Everything changed in the fall of 2020. Azerbaijan did what the mediators called impossible — it found a military solution. The 44-day war destroyed not only the Armenian army but also the decade-long achievements of the Minsk Group. When, after the signing of the trilateral statement, the co-chairs decided to visit Baku in December 2020, the reception given to them by President Ilham Aliyev became the moment of truth for the entire structure. The president’s phrase — “I did not invite the Minsk Group. But when I was informed that the Minsk Group wanted to come, I said — let them come, I do not object” — sounded like a verdict. It was not merely a diplomatic barb but a statement of fact: you are no longer needed; you are too late forever. Seeing the co-chairs’ faces at that moment was priceless — people accustomed to lecturing the parties in a mentoring tone for years suddenly found themselves superfluous.

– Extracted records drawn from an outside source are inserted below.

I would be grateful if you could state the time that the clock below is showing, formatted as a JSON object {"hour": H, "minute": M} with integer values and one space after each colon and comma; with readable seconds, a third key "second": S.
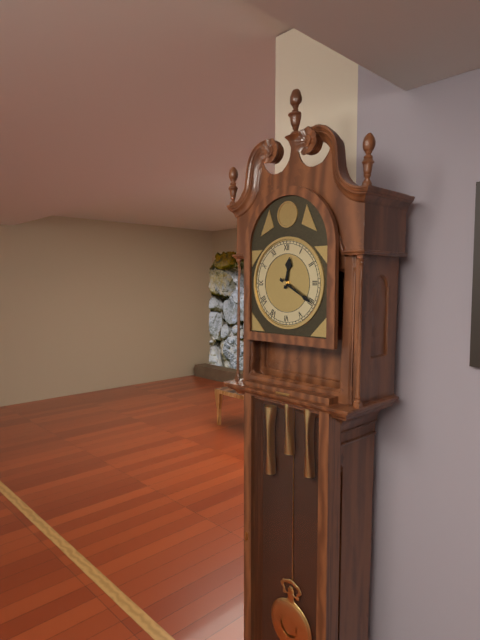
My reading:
{"hour": 12, "minute": 20}
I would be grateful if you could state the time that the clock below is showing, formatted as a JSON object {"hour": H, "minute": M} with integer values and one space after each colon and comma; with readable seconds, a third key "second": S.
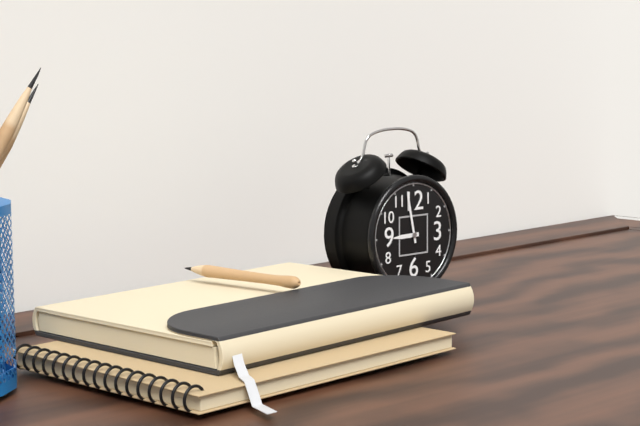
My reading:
{"hour": 8, "minute": 58}
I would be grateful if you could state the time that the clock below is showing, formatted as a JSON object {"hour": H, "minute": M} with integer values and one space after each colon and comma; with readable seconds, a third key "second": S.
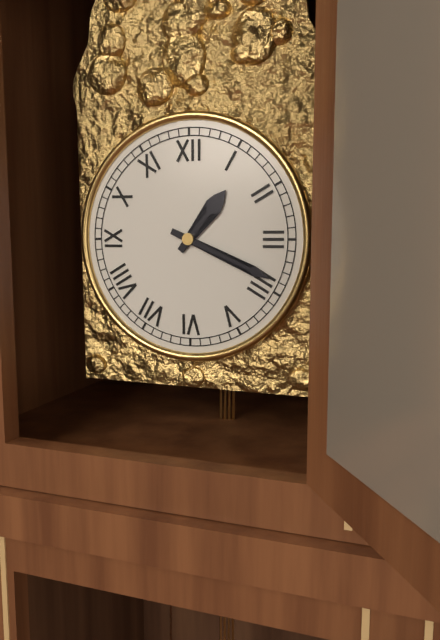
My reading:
{"hour": 1, "minute": 19}
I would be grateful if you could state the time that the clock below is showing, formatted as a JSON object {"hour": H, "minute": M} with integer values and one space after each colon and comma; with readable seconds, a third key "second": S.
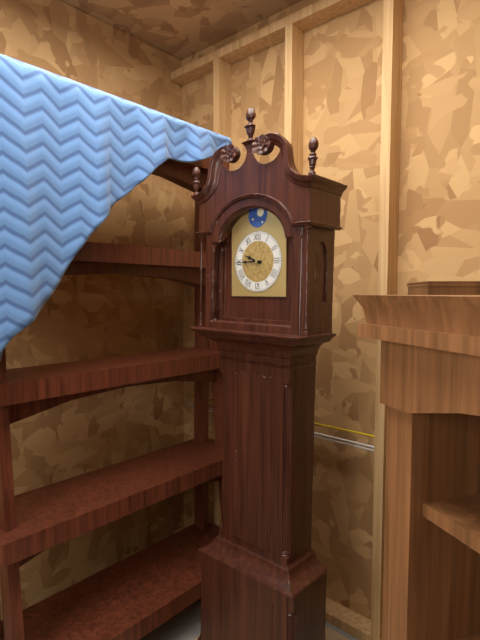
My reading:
{"hour": 9, "minute": 45}
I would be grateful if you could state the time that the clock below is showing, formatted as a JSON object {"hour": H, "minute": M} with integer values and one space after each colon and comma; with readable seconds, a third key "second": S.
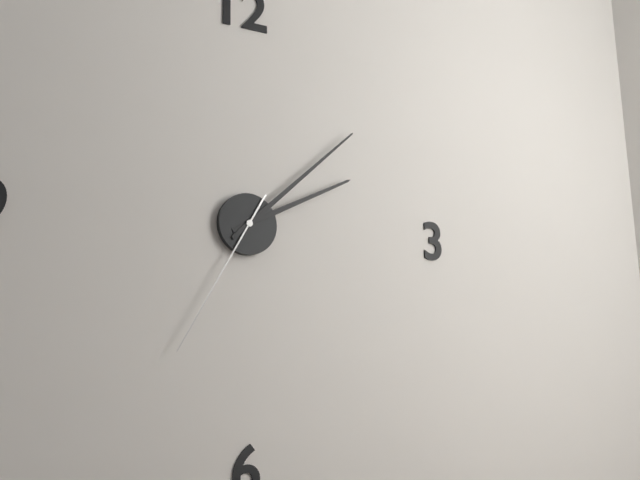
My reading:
{"hour": 2, "minute": 8, "second": 35}
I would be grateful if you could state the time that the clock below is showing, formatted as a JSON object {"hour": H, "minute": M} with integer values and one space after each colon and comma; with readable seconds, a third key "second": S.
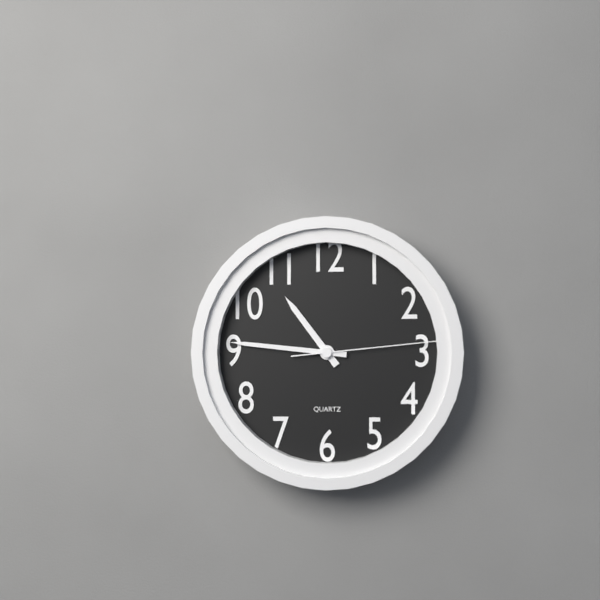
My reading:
{"hour": 10, "minute": 46, "second": 14}
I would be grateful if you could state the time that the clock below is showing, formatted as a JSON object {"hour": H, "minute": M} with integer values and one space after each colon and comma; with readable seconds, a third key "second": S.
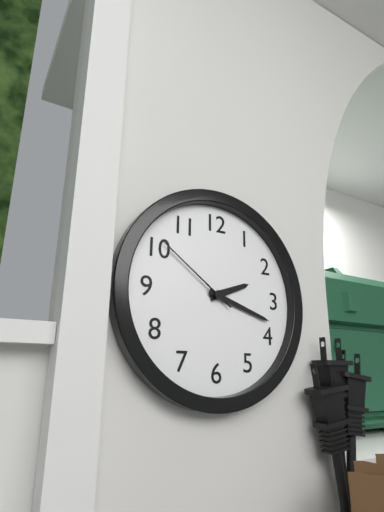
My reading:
{"hour": 2, "minute": 18, "second": 51}
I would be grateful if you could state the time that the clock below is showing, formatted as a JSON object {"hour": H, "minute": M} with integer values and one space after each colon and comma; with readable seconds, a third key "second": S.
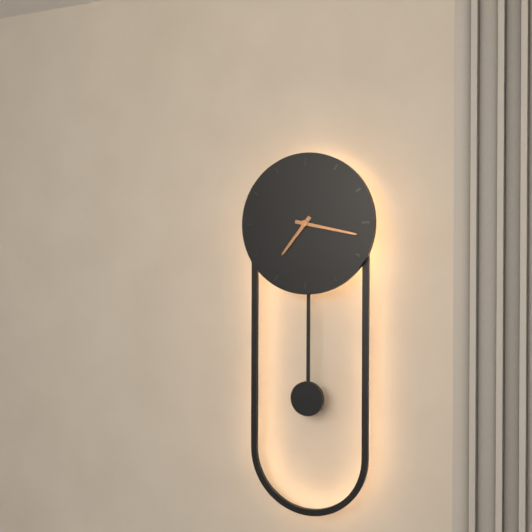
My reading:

Ilham Aliyev repeatedly emphasized in his speeches that the Minsk Group not only failed to help but deliberately obstructed progress. They engaged in imitation of activity, creating the illusion of a process where there was only regression. As noted in analytical materials of the time, the Minsk Group format became a tool for encouraging occupation. Instead of calling the aggressor an aggressor, they equated the sides, effectively offering Azerbaijan to pay for its own land. This is precisely that colonial mindset in which three “big brothers” decide the fate of a small people based on their global chess games.

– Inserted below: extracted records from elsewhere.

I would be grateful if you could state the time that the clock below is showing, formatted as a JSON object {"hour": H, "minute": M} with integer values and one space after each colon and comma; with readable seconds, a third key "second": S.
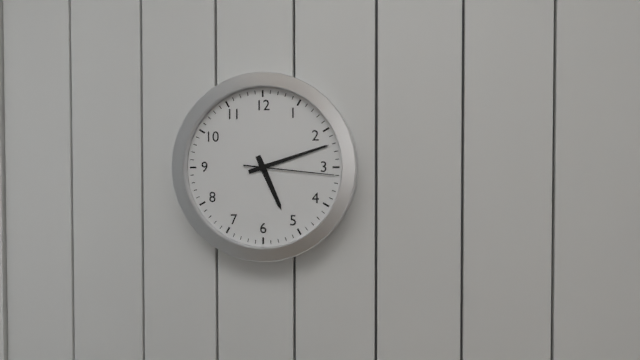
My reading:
{"hour": 5, "minute": 12, "second": 16}
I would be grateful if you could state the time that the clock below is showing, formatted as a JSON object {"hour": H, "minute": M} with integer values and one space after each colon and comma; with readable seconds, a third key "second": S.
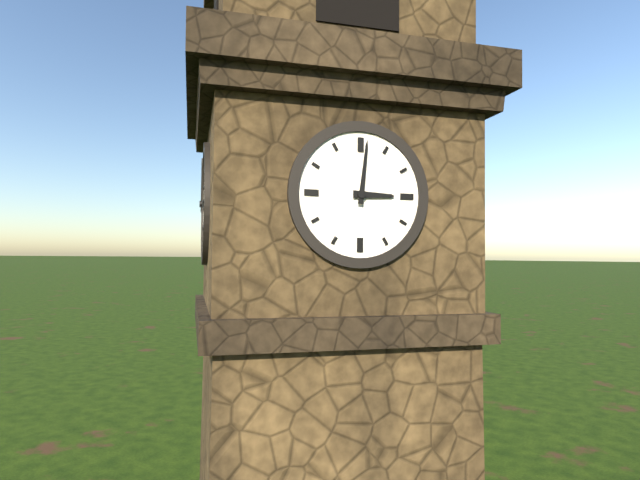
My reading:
{"hour": 3, "minute": 1}
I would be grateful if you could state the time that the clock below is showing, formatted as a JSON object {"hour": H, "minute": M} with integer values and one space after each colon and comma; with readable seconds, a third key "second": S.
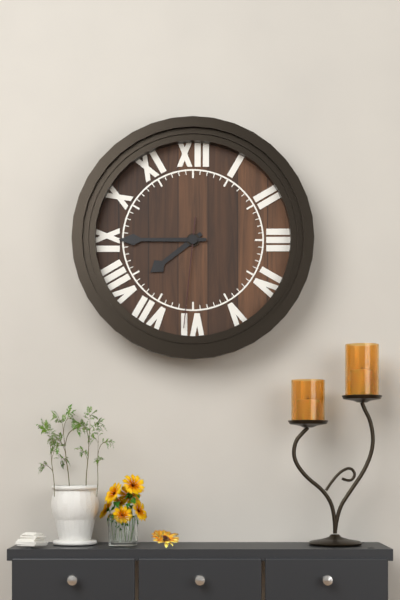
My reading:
{"hour": 7, "minute": 45, "second": 31}
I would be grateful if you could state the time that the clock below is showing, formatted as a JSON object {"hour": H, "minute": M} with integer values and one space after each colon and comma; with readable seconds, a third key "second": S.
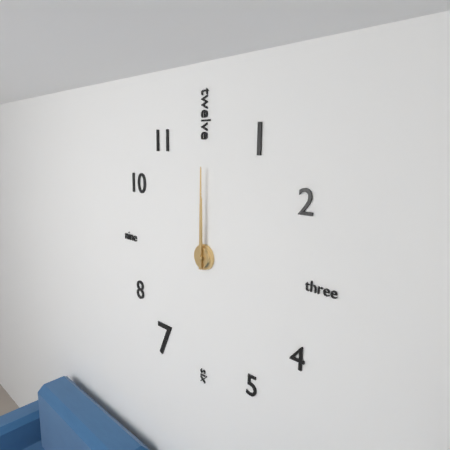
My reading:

After Azerbaijan fully restored its sovereignty and raised its flag in Khankendi, the existence of the Minsk Group looked like a ridiculous anachronism. Attempts by revanchist circles in Armenia to revive this corpse were not only a useless exercise but also an obvious insult to logic. This format will remain in textbooks as an example of grandiose hypocrisy. History judged everyone: the mediators who dreamed of an eternal “status quo” and led a luxurious lifestyle found themselves on the sidelines, while the people who for thirty years were fed promises and “European values” decided their own fate. The OSCE Minsk Group did not merely go to the scrap heap of history — it went there branded with diplomatic disgrace, leaving behind only mountains of paper and disillusionment with institutions that were supposed to safeguard peace but in reality safeguarded only their own comfort and the interests of the occupier.